* **WORK TASK**:
Transcribe the text lines in the entries below word for word, in their given order. Leave the pictures out of your answer.

GIVEN INFORMATION Start Marker

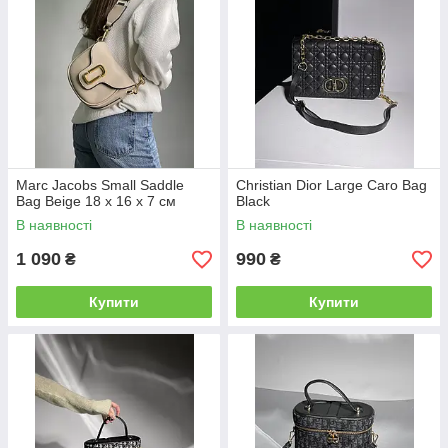
Marc Jacobs Small Saddle
Christian Dior Large Caro Bag
Bag Beige 18 х 16 х 7 см
Black
В наявності
В наявності
1 090
990
₴
₴
Купити
Купити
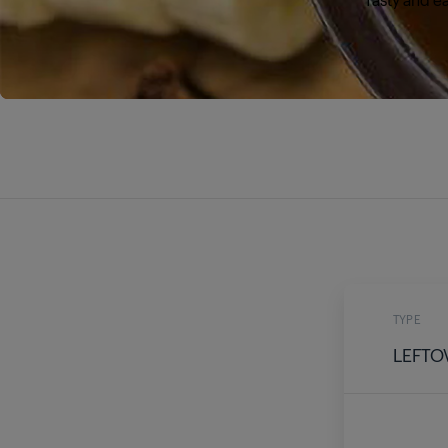
TYPE
LEFTO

GIVEN INFORMATION End Marker

* **OUTPUT BELOW**:
Marc Jacobs Small Saddle
Christian Dior Large Caro Bag
Bag Beige 18 х 16 х 7 см
Black
В наявності
В наявності
1 090
990
₴
₴
Купити
Купити
TYPE
LEFTO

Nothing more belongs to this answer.